Once you file your claim, the personal representative of the estate will either pay the claim, object to the claim, or attempt to settle the claim for some reduced amount. Other interested persons, such as beneficiaries, may also file objections to your claim. If the personal representative or another interested party files an objection to your claim, you have only 30 days to make your next move, although the court may extend that time for good cause. In order to preserve your claim after an objection, you will need to file an independent civil suit against the estate, which is an independent lawsuit in the civil division rather than in the probate court. Filing an independent civil suit includes paying a filing fee for initiating the lawsuit.
Following the death of a loved one in Royal Palm Beach, family members are often confused and overwhelmed with the probate process. When it comes to transferring the decedent’s property, the family must make an informed decision as to what type of probate administrations are available, which will vary depending on the state. In Florida, there are two primary types of probate, including
1.) Formal Probate Administration
2.) Summary Administration
A summary administration is only available for estates valued under $75,000, but important to rememebr that simply because an estate may be small enough to qualify for a summary administration, doesn’t mean it is the most efficient option.
Often a formal administration, involving the appointment of a personal representative with signing authority, can assist in expediting the overall administration. As such, hiring an attorney to assist in the process is a crucial step in the probate process so that all factors can be considered before initiating the process. In Florida, families are legally required to hire an attorney to assist with a formal probate proceeding. The attorney will be identified as the attorney of record for the estate.

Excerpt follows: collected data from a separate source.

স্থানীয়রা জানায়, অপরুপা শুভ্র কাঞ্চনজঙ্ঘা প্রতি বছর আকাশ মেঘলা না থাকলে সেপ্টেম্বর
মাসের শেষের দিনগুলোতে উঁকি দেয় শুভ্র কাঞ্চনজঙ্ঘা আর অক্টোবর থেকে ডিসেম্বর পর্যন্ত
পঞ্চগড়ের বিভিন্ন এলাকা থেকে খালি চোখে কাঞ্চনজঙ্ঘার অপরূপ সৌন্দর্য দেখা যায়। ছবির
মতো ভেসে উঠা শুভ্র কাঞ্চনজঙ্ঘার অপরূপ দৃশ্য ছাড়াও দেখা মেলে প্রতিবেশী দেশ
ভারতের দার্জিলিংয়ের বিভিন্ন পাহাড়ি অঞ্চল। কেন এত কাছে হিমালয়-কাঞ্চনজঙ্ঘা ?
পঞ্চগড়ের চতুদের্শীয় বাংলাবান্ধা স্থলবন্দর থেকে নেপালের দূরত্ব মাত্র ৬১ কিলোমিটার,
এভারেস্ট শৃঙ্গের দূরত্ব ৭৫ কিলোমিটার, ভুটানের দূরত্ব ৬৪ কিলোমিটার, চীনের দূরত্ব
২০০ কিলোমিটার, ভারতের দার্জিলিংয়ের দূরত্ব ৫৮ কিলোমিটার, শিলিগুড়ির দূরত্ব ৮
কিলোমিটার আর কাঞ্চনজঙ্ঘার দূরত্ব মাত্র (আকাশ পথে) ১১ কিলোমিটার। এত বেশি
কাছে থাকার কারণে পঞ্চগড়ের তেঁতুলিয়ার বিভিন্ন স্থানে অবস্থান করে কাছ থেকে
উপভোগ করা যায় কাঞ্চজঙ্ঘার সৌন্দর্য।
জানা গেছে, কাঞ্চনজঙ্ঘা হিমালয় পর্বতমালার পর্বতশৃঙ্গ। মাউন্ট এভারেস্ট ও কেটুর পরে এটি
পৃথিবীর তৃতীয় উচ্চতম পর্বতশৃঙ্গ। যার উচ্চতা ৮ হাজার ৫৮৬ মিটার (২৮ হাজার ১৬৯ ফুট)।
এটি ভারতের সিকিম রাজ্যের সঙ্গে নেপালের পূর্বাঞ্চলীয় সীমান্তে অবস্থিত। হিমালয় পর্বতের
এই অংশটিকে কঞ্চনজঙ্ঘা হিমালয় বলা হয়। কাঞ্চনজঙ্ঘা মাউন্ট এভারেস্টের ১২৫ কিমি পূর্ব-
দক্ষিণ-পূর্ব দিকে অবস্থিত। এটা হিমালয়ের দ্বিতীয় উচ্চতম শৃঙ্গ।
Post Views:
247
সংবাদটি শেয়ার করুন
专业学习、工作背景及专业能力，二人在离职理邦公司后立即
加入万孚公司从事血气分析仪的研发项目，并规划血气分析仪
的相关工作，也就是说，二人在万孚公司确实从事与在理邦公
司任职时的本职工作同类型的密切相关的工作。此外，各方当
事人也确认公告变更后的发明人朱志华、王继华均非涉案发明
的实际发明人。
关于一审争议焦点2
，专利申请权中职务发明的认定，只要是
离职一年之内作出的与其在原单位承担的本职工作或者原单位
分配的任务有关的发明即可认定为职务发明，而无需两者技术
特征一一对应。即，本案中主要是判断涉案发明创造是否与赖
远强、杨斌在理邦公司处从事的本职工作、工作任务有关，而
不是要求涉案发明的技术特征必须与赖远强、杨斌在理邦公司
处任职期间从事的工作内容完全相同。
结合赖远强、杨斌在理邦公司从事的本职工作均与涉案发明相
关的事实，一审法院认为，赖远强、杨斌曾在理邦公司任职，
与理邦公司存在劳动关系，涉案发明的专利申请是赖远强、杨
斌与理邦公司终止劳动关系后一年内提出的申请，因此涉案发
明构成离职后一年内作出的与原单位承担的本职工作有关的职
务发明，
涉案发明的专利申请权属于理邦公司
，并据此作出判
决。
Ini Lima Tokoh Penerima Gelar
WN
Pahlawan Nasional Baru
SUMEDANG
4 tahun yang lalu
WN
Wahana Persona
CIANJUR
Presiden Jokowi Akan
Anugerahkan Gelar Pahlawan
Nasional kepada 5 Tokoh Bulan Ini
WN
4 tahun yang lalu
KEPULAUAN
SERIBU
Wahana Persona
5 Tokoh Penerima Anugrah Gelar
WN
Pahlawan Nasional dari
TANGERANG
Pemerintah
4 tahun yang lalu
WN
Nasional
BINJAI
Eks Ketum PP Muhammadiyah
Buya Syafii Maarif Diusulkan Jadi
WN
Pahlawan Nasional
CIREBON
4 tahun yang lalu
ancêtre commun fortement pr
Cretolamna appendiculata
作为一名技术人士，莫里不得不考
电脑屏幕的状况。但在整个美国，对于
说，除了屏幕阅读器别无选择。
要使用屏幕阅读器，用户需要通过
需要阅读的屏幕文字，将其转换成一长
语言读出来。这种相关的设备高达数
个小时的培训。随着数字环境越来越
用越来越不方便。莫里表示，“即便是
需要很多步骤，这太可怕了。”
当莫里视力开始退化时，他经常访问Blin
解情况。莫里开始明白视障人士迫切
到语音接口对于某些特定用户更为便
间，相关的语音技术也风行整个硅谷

In the beginning stages, an attorney will assist you in the probate process by initially filing the will and pleadings for the appointment as personal representative. After this initial filing, the attorney will be responsible for filing any future pleadings that may be necessary during the probate process including the inventory and final accounting. The attorney on record will be responsible for mailing notice to all interested parties throughout the process.